And, 21 years ago, I had to interview this wizard. Acquaintances assured me that he did not wear his heart on his sleeve. I learned something of the bouts of depression he had suffered from. He turned out, though, to be a great person to interview who, in an extraordinarily restrained way, was open about the struggle with his life and his place in the world. Someone else might have gone on and on without actually revealing anything; Verbey gave a detailed explanation why he preferred keeping the door locked. “There are lots of things in your life that you should keep to yourself. I’ve gone through difficult periods, and there’s something comforting in being able to share your troubles with someone who nods understandingly and confirms how awful it all was. For me, though, it’s never so interesting to listen to other people; I’ve no desire to join in with this ‘human-interest’ fad.”
That was all; now on to the art. I have seldom heard someone give such a precise and conscientious account of themselves. Together we went through the complex score of his orchestral piece, Alliage (1997). Proud, imploring music of a faultless kind, unstoppable in its rhythmical compulsion, that few Dutch composers had in them. Surging with life, as restrained as its maker, not the sort of art that burps or tells smutty jokes.
He worked on it for five years. He fell ill after the first sketches and was out of action for a long time. When he recovered, he couldn’t identify himself in the original inception any longer. So he started anew, a courageous act in view of the size and density of the piece. “I’m not fanatical about my own music so I don’t find it difficult to look at my own notes from a distance. I couldn’t have said that a few years ago, but now I really like that distance.”
What an extraordinarily pleasant, cultured person he was. So pleasant that you tended not to notice those harsh pronouncements of his about Stockhausen’s personality, Mahler’s exhibitionism, the megalomania of Schoenberg’s Second Viennese School, with what he considered its public lie, the “idea of progress as an historical necessity”, the belief in which he had lost.

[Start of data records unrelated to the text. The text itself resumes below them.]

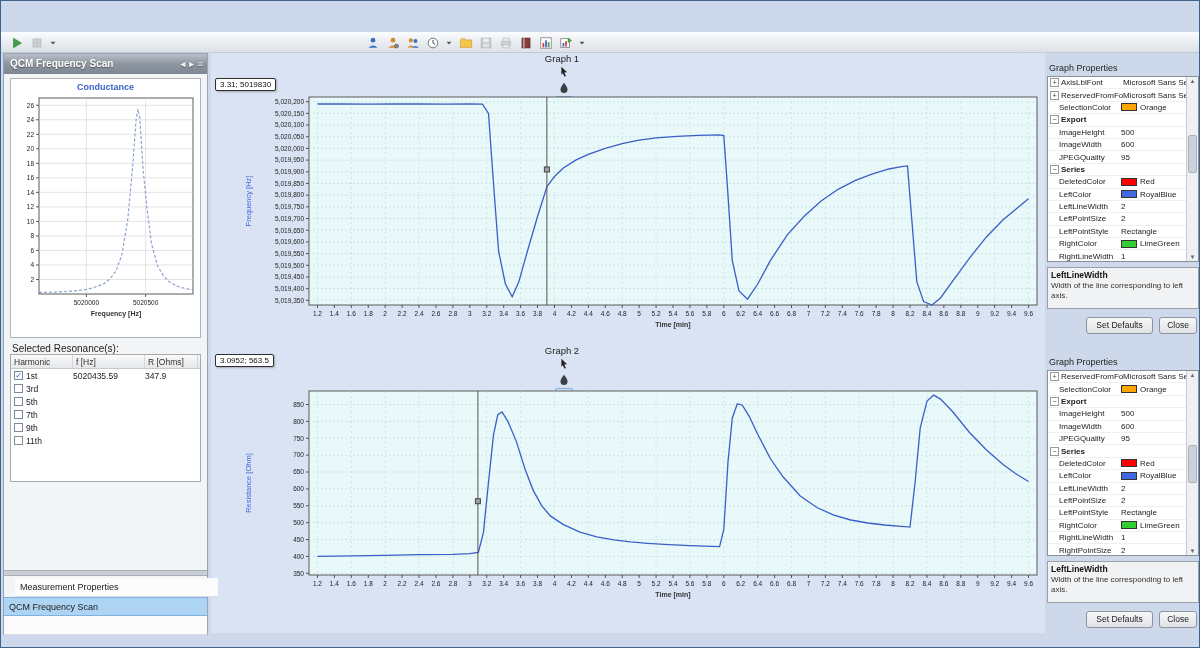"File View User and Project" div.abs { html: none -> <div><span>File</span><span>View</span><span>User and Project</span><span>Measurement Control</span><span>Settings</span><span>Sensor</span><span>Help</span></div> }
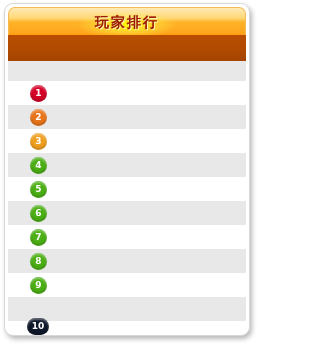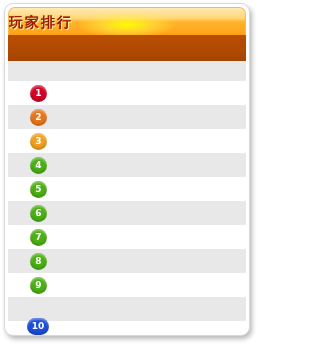"玩家排行" .title-text { text-align: none -> center }
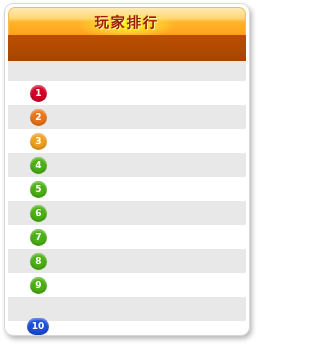"10" span.badge { background: #1d4ed8 -> #0f172a }
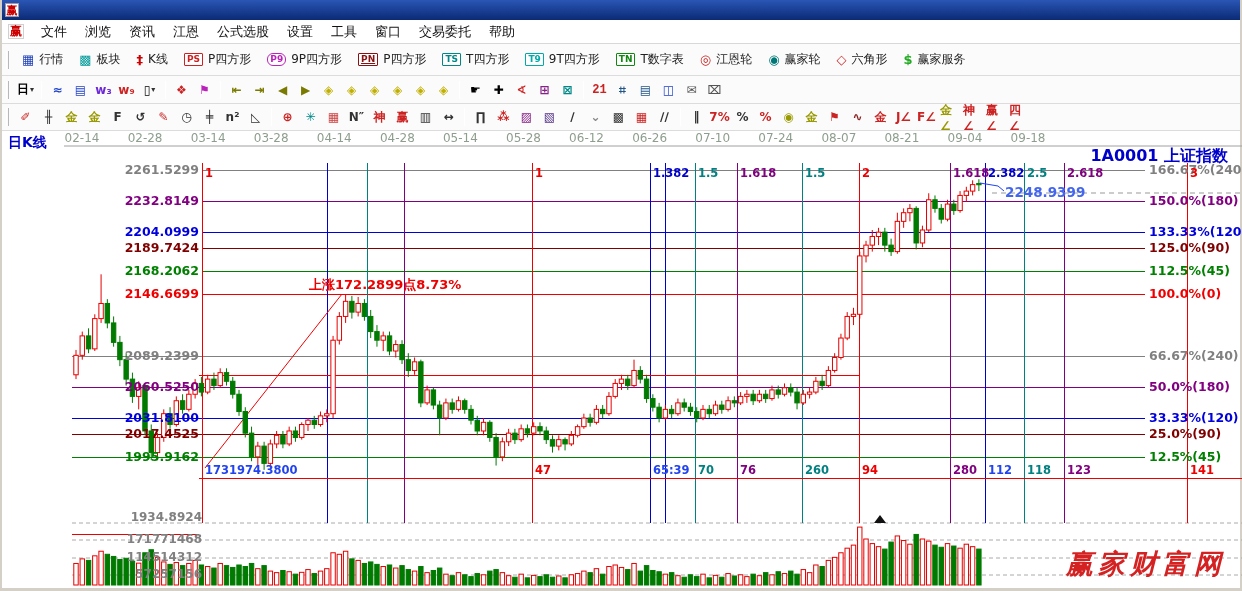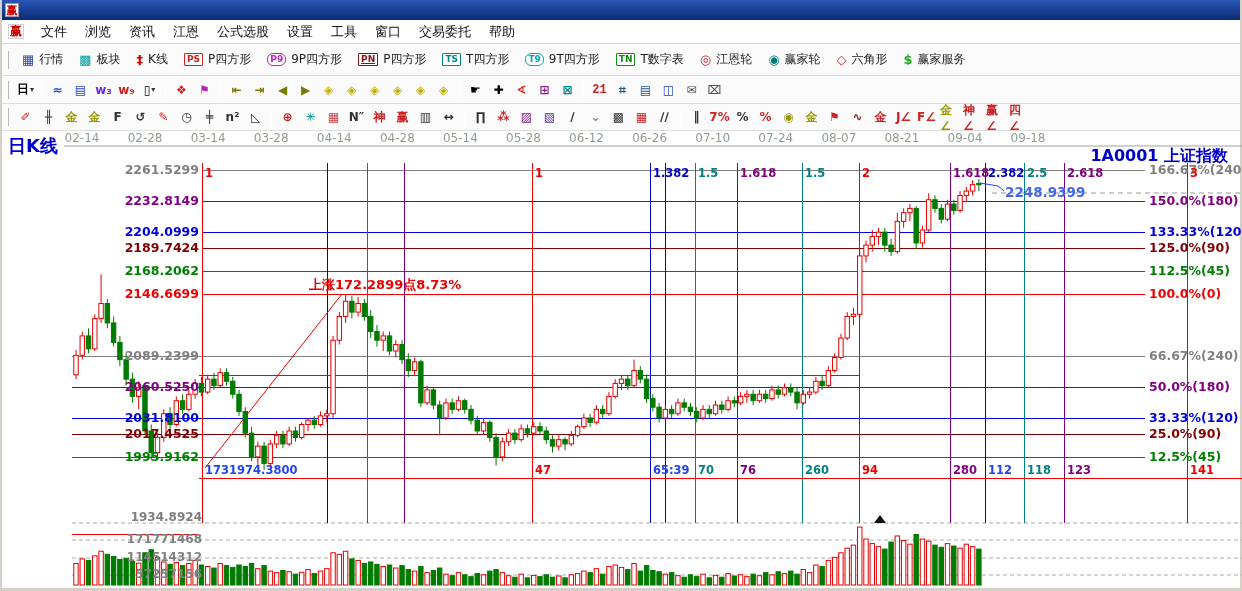"T9" span.tb2-ico { border-radius: 6px -> none }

I think he just found it hard to deal with bragging. “I do realise that we have to go further, but the good thing is that we can go in any direction. And also more particularly, because over the last years I’ve started to see serialism as an interesting footnote to the achievements of the Second Viennese School, and that actually it’s only now that a healthy situation has come about, namely that you no longer know what you should be about.”
This was how he continued to be himself at a constantly high level in the vacuum of a post-historical musical age, anchored in the omnipotence of his craft, “letting himself be carried along a little by the wind”, sublimating his deepest emotions in that beautiful, unshakeable order. I still know nothing about him, and that is as it should be. An artist should only exist in his work. In a short YouTube film about his beautiful Traurig wie der Tod for choir and orchestra (2015), parts of which are very traditional, Verbey says: “I think it could be really important at the moment to step back in time and give some thought to how we now relate to the world from the relative peace and prosperity of the Netherlands, while the chaos all around us just becomes greater.” Four years later, the soft-voiced master quietly bade life farewell. What a terrible loss for art and for his family and friends.”